**Problem to work on:** Would you restate the listing word for word, with the images omitted?

◆ ◆ ◆ ◆

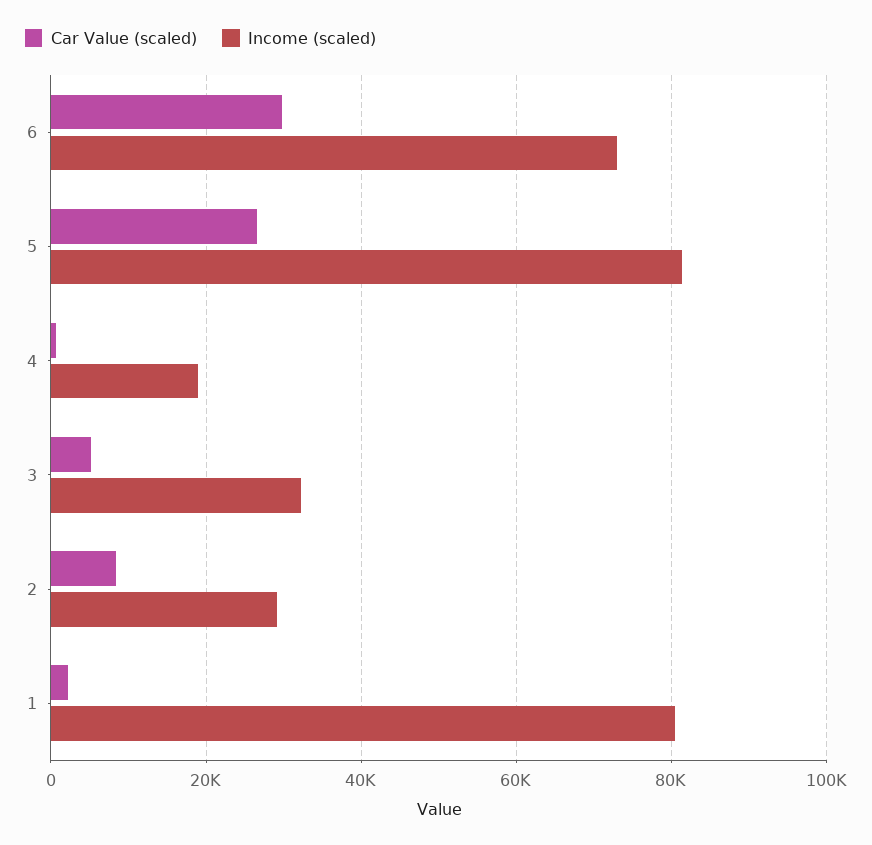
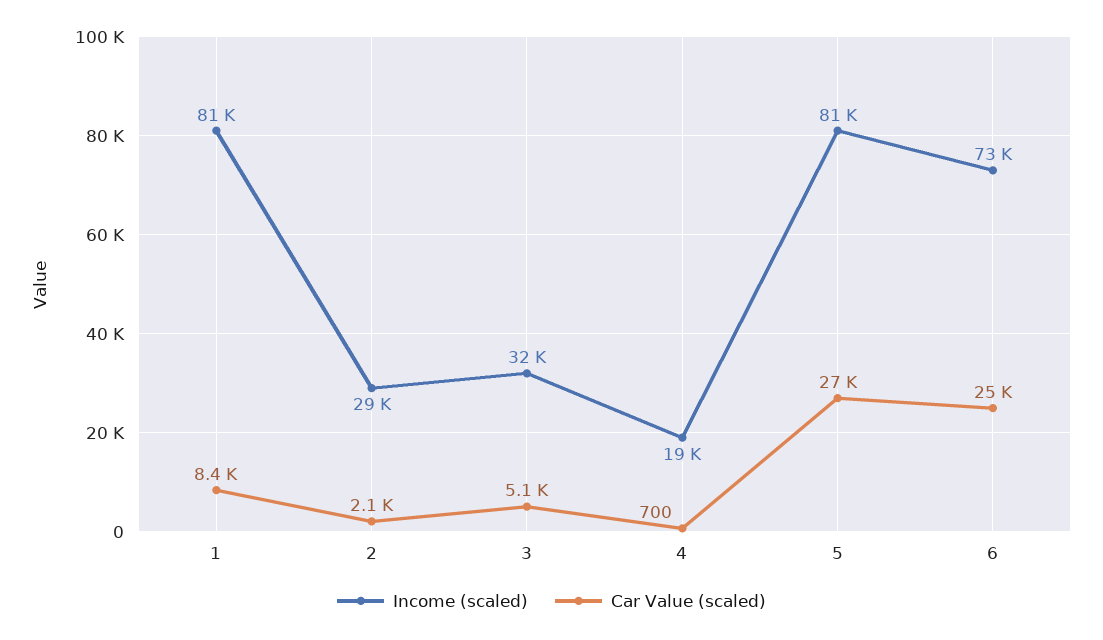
Car Value (scaled), 6: 30000 -> 25000
Car Value (scaled), 2: 8000 -> 2100
Car Value (scaled), 1: 2000 -> 8400

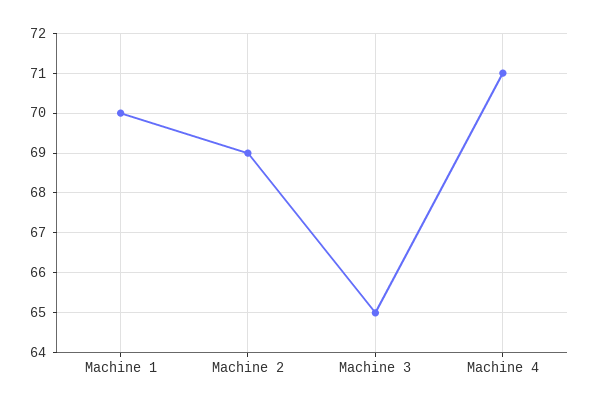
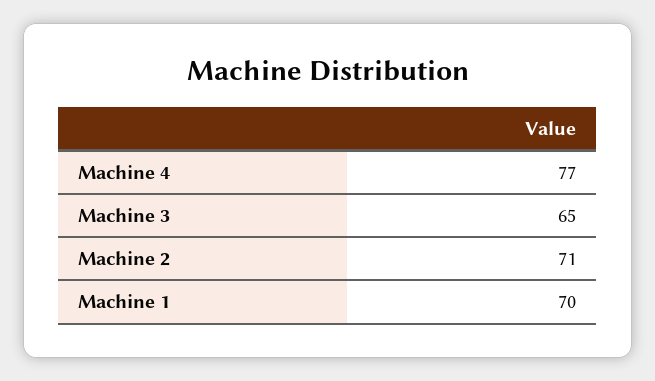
Machine 2: 69 -> 71
Machine 4: 71 -> 77

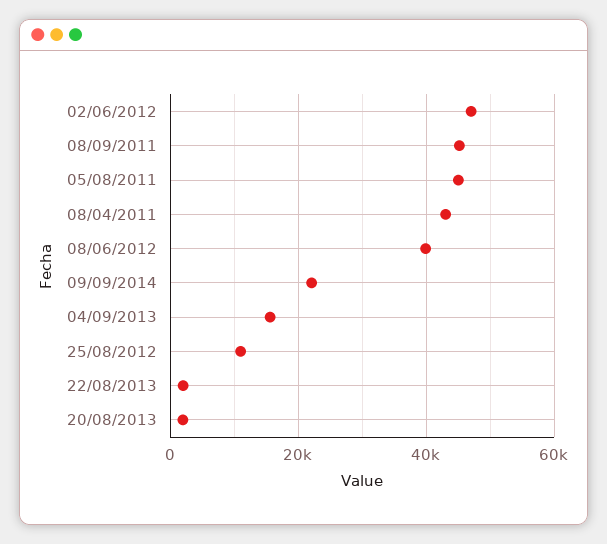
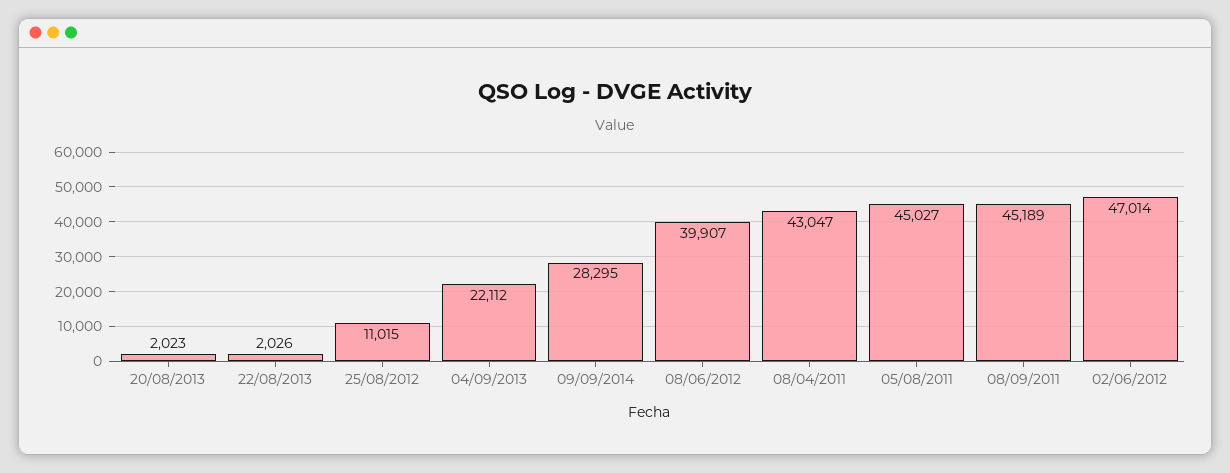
09/09/2014: 22000 -> 28295
04/09/2013: 16000 -> 22112

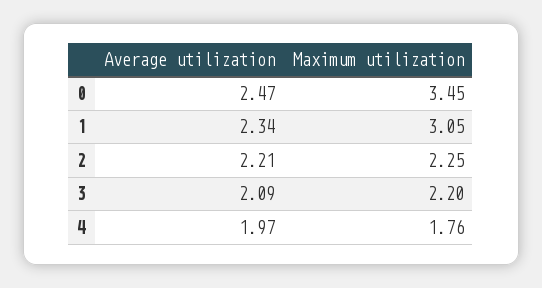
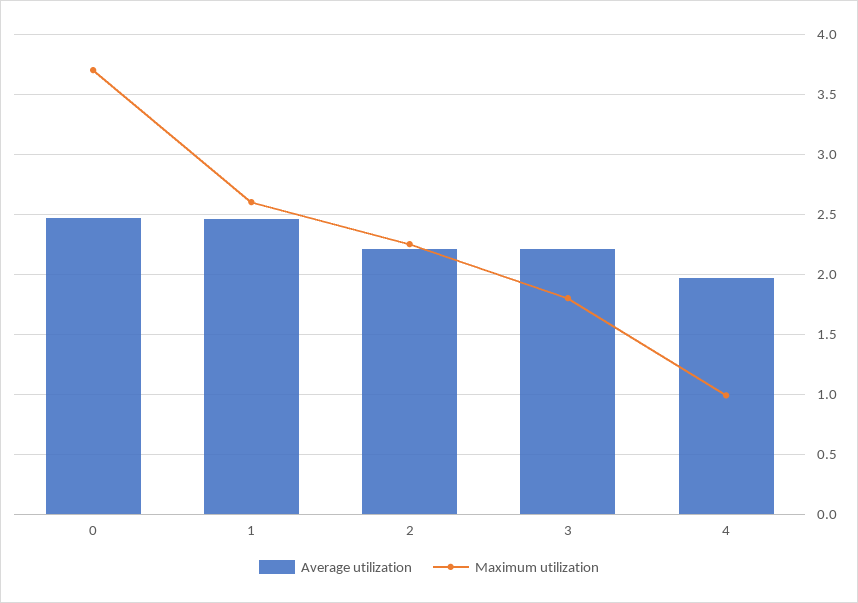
Maximum utilization, 0: 3.45 -> 3.7
Average utilization, 1: 2.34 -> 2.45
Maximum utilization, 1: 3.05 -> 2.6
Average utilization, 3: 2.09 -> 2.2
Maximum utilization, 3: 2.2 -> 1.8
Maximum utilization, 4: 1.76 -> 1

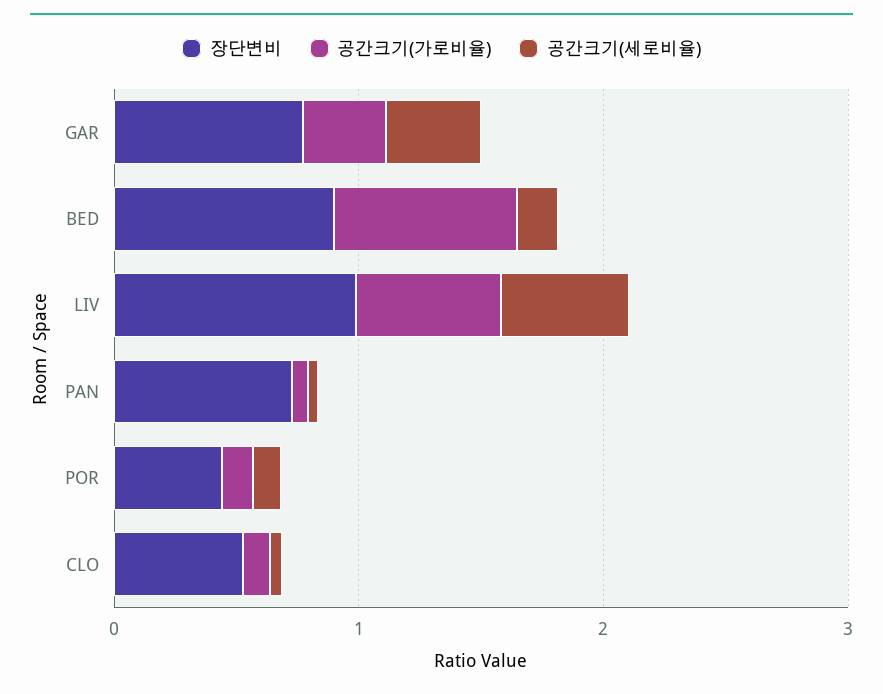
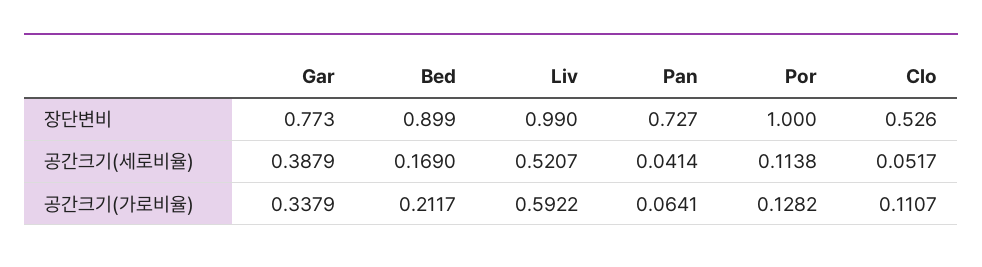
공간크기(가로비율), BED: 0.8 -> 0.2117
장단변비, POR: 0.4 -> 1

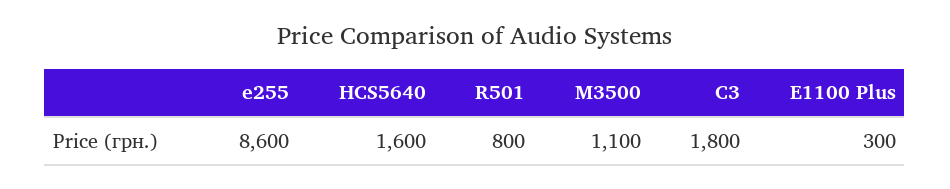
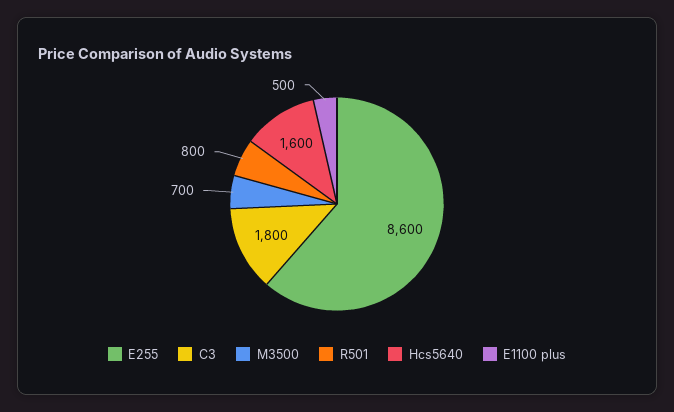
M3500: 1100 -> 700
E1100 Plus: 300 -> 500

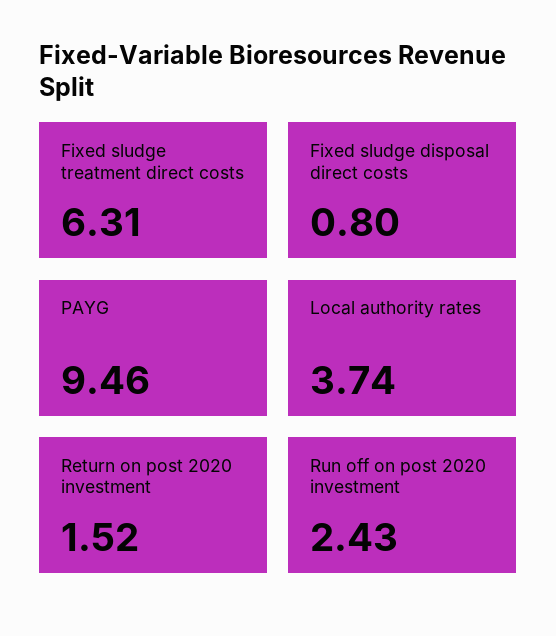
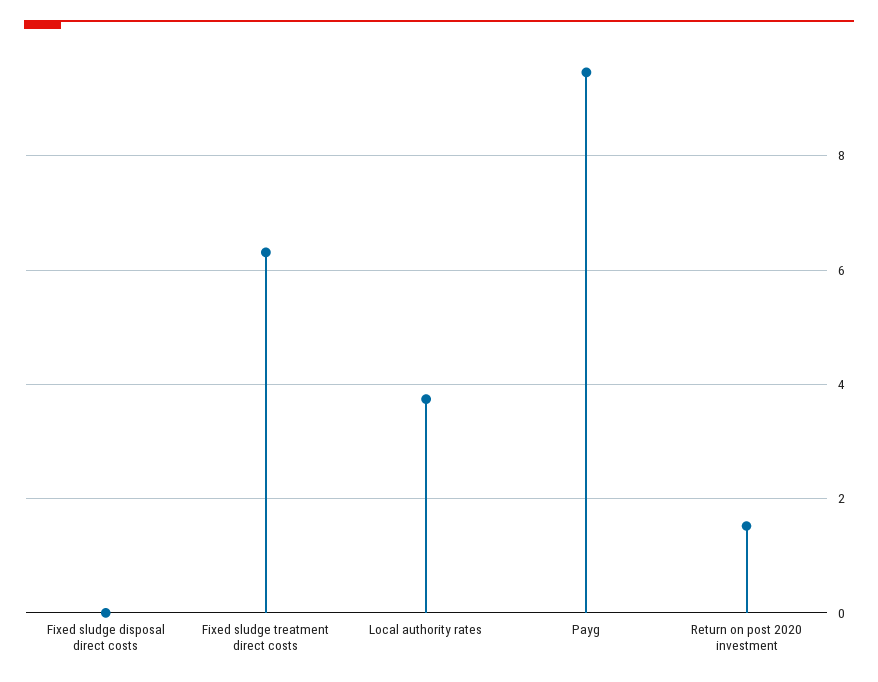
Fixed sludge disposal direct costs: 0.8 -> 0
Run off on post 2020 investment: 2.43 -> none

◆ ◆ ◆ ◆

**Exercise solution:**
Car Value (scaled), 6: 30000 -> 25000
Car Value (scaled), 2: 8000 -> 2100
Car Value (scaled), 1: 2000 -> 8400

Machine 2: 69 -> 71
Machine 4: 71 -> 77

09/09/2014: 22000 -> 28295
04/09/2013: 16000 -> 22112

Maximum utilization, 0: 3.45 -> 3.7
Average utilization, 1: 2.34 -> 2.45
Maximum utilization, 1: 3.05 -> 2.6
Average utilization, 3: 2.09 -> 2.2
Maximum utilization, 3: 2.2 -> 1.8
Maximum utilization, 4: 1.76 -> 1

공간크기(가로비율), BED: 0.8 -> 0.2117
장단변비, POR: 0.4 -> 1

M3500: 1100 -> 700
E1100 Plus: 300 -> 500

Fixed sludge disposal direct costs: 0.8 -> 0
Run off on post 2020 investment: 2.43 -> none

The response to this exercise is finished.